*** Begin section ***
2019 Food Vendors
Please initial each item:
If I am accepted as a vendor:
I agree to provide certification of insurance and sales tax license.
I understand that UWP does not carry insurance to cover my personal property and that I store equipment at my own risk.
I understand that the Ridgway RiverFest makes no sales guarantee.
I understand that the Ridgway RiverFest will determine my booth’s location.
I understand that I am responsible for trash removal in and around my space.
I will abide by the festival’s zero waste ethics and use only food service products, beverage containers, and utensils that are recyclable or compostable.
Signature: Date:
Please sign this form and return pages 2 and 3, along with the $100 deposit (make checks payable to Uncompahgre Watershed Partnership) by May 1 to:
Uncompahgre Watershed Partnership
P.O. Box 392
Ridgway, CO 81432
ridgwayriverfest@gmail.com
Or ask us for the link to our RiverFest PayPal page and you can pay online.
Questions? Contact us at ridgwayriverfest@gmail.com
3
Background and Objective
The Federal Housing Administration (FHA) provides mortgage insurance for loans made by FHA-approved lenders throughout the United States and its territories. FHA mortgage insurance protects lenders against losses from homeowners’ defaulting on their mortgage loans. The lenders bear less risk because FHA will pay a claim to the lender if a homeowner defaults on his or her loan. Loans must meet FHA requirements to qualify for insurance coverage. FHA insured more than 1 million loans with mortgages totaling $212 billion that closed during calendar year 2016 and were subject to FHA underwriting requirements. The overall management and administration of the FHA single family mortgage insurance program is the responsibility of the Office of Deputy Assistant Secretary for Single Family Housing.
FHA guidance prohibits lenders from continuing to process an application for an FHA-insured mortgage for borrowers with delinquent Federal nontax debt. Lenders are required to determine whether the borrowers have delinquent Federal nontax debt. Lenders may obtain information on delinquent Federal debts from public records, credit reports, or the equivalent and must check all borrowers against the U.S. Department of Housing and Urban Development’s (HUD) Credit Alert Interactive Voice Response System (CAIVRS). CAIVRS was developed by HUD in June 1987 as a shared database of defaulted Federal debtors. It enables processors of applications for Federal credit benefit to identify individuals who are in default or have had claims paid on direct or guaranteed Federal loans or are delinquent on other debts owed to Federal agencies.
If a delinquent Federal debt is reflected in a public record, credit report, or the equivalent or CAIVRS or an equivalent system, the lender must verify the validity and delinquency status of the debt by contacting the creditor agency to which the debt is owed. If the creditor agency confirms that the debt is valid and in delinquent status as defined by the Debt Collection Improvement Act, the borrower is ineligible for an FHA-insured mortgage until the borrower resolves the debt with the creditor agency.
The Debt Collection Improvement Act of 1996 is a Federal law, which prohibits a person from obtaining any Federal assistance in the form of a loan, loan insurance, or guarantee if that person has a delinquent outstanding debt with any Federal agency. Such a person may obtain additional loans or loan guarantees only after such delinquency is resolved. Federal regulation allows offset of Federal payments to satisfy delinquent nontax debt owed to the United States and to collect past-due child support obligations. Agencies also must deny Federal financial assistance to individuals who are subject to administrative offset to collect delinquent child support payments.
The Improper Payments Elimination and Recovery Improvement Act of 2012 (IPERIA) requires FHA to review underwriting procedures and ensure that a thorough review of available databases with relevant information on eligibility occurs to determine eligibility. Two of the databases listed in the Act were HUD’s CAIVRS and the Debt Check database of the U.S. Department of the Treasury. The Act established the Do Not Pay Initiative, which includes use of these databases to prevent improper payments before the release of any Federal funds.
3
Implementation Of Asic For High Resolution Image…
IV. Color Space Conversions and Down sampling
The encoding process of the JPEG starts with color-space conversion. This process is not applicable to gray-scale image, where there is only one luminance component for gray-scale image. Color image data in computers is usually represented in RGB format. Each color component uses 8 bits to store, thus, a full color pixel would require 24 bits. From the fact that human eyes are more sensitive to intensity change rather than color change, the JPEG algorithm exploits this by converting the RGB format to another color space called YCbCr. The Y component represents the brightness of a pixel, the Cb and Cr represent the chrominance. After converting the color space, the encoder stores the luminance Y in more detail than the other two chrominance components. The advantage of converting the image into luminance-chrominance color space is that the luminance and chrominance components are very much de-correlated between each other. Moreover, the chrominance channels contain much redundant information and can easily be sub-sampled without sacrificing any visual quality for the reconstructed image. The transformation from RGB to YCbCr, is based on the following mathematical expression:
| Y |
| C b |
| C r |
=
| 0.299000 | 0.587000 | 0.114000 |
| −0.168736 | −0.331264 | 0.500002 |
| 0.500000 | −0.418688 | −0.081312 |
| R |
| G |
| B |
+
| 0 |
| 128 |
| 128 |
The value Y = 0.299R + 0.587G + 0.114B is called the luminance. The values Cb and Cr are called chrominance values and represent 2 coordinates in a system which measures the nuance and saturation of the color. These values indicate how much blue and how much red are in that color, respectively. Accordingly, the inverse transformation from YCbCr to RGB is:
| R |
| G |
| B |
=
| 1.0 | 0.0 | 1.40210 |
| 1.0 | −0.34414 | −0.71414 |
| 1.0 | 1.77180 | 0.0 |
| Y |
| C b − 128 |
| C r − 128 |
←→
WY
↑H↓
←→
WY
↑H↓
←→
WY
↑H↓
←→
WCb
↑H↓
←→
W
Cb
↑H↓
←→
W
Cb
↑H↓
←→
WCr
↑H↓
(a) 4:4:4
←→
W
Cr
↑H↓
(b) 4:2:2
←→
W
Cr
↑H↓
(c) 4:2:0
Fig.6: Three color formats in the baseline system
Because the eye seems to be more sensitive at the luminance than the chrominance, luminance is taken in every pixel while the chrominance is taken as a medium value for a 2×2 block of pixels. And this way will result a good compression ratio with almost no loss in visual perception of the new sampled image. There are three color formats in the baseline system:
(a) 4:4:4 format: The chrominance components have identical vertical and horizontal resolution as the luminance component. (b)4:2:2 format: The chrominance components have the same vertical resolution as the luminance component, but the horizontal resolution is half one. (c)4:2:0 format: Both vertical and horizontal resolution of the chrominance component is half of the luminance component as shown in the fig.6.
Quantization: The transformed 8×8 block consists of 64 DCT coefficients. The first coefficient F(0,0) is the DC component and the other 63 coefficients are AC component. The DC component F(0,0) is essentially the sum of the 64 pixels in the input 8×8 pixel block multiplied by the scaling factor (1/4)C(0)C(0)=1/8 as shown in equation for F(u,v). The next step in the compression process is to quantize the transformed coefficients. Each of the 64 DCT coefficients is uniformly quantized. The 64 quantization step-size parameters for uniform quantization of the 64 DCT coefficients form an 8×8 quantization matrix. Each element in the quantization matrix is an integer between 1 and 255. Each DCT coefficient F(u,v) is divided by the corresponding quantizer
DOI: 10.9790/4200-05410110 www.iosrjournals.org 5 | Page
*** End section ***
INSTRUCTIONS FOR THE TASK => Extract from the data every line where "Uncompahgre" shows up.

SOLUTION FOR THIS PROBLEM =>
Please sign this form and return pages 2 and 3, along with the $100 deposit (make checks payable to Uncompahgre Watershed Partnership) by May 1 to:
Uncompahgre Watershed Partnership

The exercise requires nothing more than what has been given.